Fenomena "Rojali" dan "Rohana" yang belakangan ramai menjadi perbincangan warganet sebenarnya bukan hal baru.
Rojali yang merupakan akronim dari  "Rombongan Jarang Beli" dan Rohana yang menjadi kependekan dari "Rombongan Hanya Nanya" Â
Kedua akronim tersebut merujuk pada mereka yang datang mengunjungi mal atau pusat perbelanjaan berramai-ramai tanpa melakukan belanja atau bertransaksi apapun, just window shopping alias "lihat-lihat saja"

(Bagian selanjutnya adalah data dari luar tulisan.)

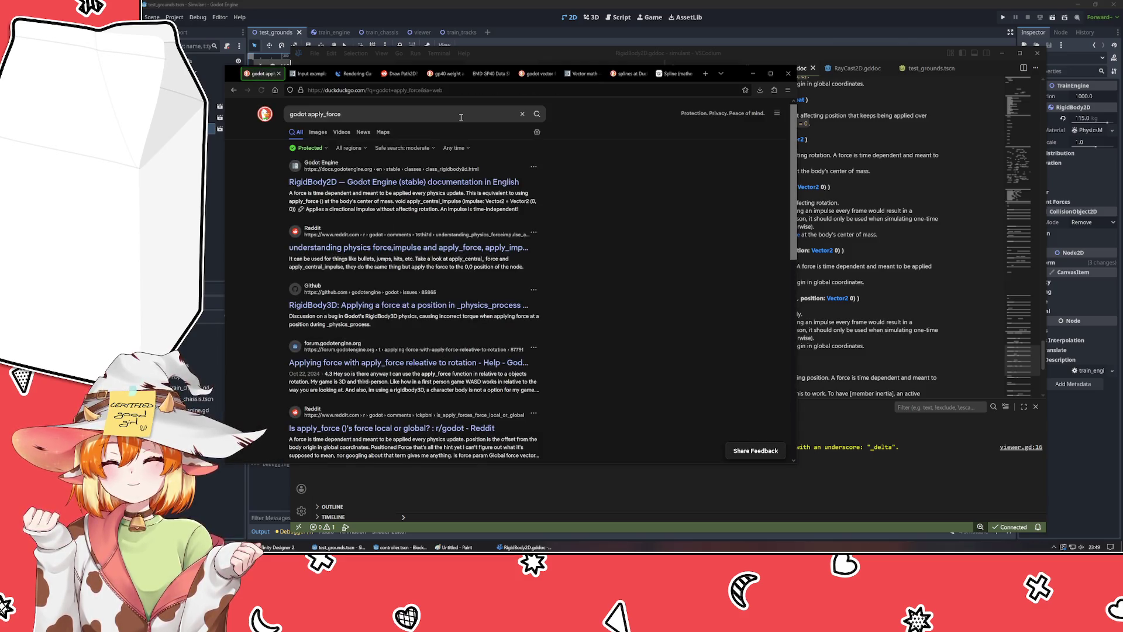
left_click(431, 181)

Fenomena ini tertangkap radar warganet, pusat perbelanjaan terlihat riuh oleh hiruk pikuk pengunjung tapi nilai transaksi para tenant atau toko-toko di dalam mal tersebut cenderung sepi.
Lah bukannya dari dulu kondisi ini memang terjadi?

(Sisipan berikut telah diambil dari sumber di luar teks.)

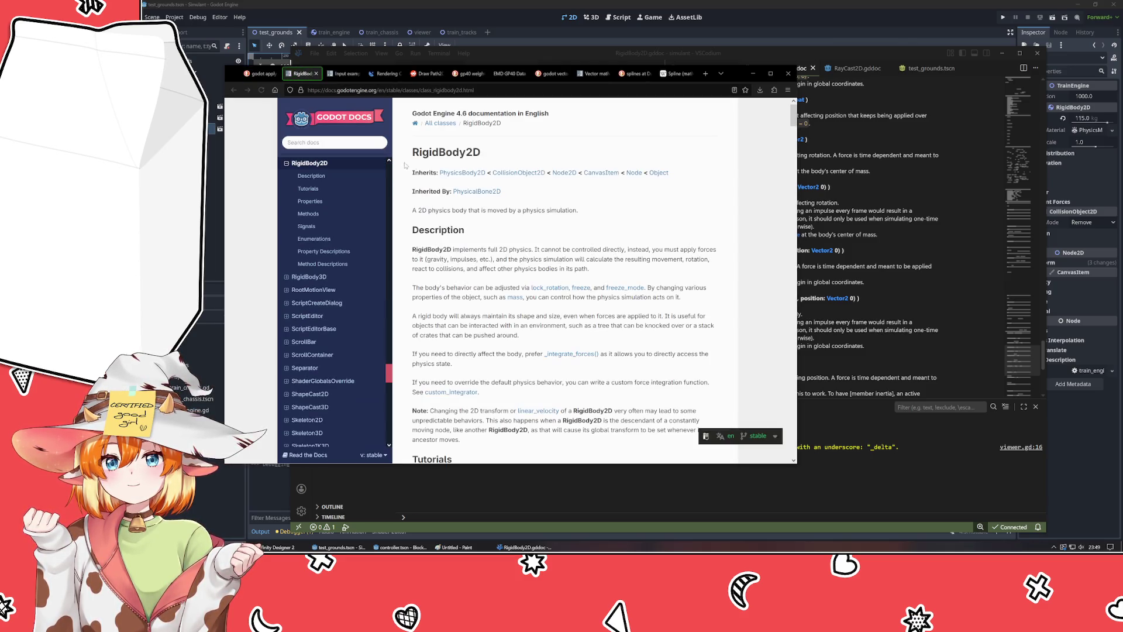
- Read through the RigidBody2D class reference, then go back to the apply_force search results
scroll(499, 259, "down", 3)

Mal di kota-kota besar kan sejatinya tak hanya untuk berbelanja tapi sudah menjadi sarana rekreasi favorit keluarga, lantaran gratis, nyaman, dan adem karena dilengkapi Air Conditioning. di tengah semakin panasnya suhu kota, serta bersih dan relatif aman.
Makanya tak heran ketika akhir pekan, mal-mal hampir selalu dipenuhi pengunjung, yang sebagian diantaranya dianggap sebagai Rojali dan Rohana.
Lebih lucunya lagi fenomena tersebut kemudian dikaitkan dengan daya beli masyarakat yang memang sedang  tidak dalam performa terbaiknya.
Nah, Rojali dan Rohana dianggap cerminan ekspresi sosial dari melemahnya daya beli masyarakat.
Memang benar, berbagai indikator ekonomi menunjukan pelemahan daya beli masyarakat, salah satunya ditunjukan dari pertumbuhan konsumsi rumah tangga yang melambat.
Data Badan Pusat Statistik (BPS) menunjukan laju konsumsi pada kuartal awal tahun 2025 ini hanya 4,87 persen, di bawah periode yang sama tahun lalu, yaitu sebesar 4,93 persen.